Ben Bannatyne, President, Prologis Europe

One legacy of the pandemic will be the re-organisation of supply chains, experts agreed at Real Asset Media’s The Future of Logistics investment briefing, which took place this week as part of Transport Logistics online 2021.

“Nearshoring has been a big trend and we can expect more of it, especially in Central Europe,” said Ben Bannatyne, president, Prologis Europe. “Our focus is on the consumer and the biggest challenge is being close to the large population centres, so for the foreseeable future there will be a lot going on in this sector, not just e-commerce but data centres as well.”

Nearshoring became a trend last year as the total or partial closure of some supply chains forced companies to formulate new strategies.

“The nearshoring trend will have a definite impact on the sector,” said Otis Spencer, CIO, P3 Logistic Parks. “After the shutdowns of last year people are looking for more resilient supply chains. Central Europe will be a beneficiary, but there’s a lot of activity in Western Europe as well as companies look for space.”

Local supply chains avoid supply issues

For many, moving from international supply chains to regional or local ones is a way to avoid supply issues and to guarantee efficient and timely deliveries to market.

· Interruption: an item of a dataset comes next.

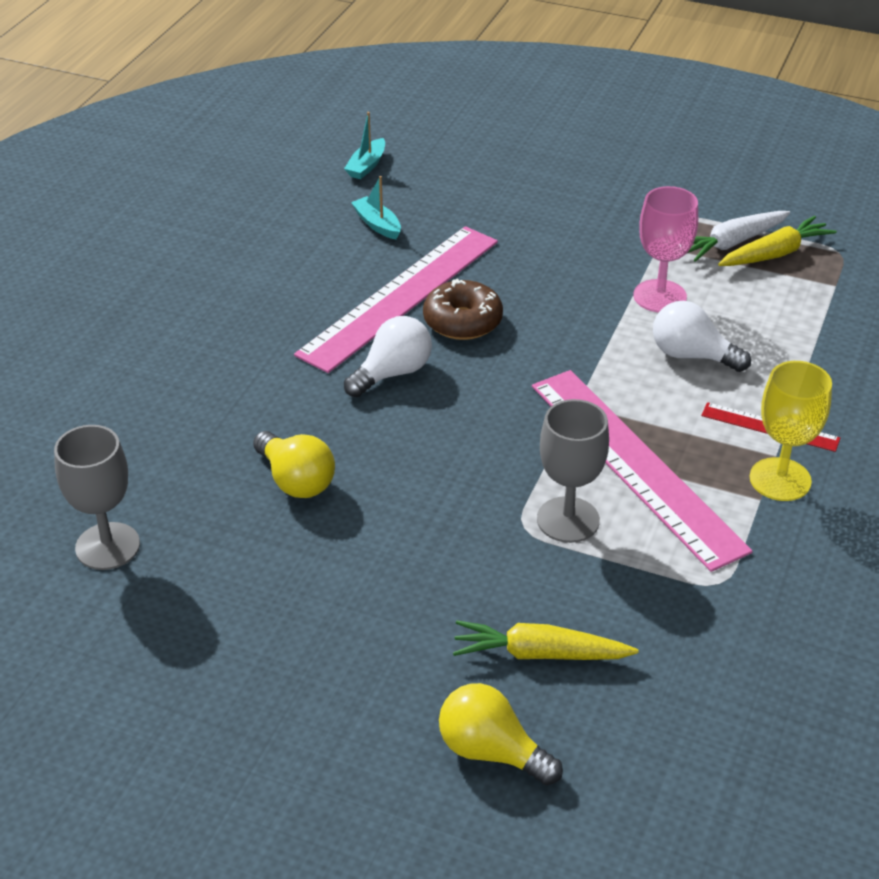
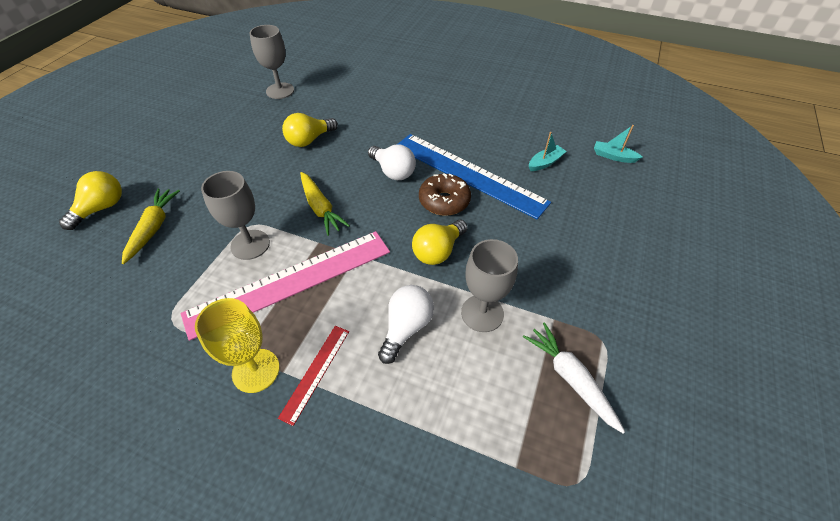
camera: 90 degrees right, 10 degrees up
pink ruler [294,226,498,373] -> blue ruler [397,134,551,219]
pink goblet [633,186,698,312] -> grey goblet [461,239,518,332]
yellow carrot [718,216,837,266] -> yellow carrot moved to [300,172,350,236]
none -> yellow light bulb [412,220,468,265]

“Resilience has become a key word,” said Bannatyne. “We expect there will be at least a 5 to 10% increase in grade A logistics space just to cater for the resilience factor, and that’s a lot in Europe.”

There are factors other than the pandemic behind the near-shoring trend, from supply and cost issues to a stronger focus on the environmental impact of transport. According to the World Economic Forum, buildings account for 17% of greenhouse gas emissions from the freight industry but the vast majority is due to road freight.

“Some nearshoring will be driven by sustainability,” said Raimund Paetzmann, vice president corporate real estate, Zalando. “There are other factors, like China and Vietnam not being such cheap producers anymore. I would say the Suez Canal blockage had more of an impact than the pandemic.”

Optimising the supply chain is a must, but according to Paetzmann the biggest challenge logistics faces “is exponential growth and constrained land availability”.

Robert Dobrzycki, CEO Europe, Panattoni, agreed. “In time, the resilience of supply chains will not be a problem,” he said. “But construction costs will remain an issue and it will be a resource-constrained market, which is an exciting challenge.”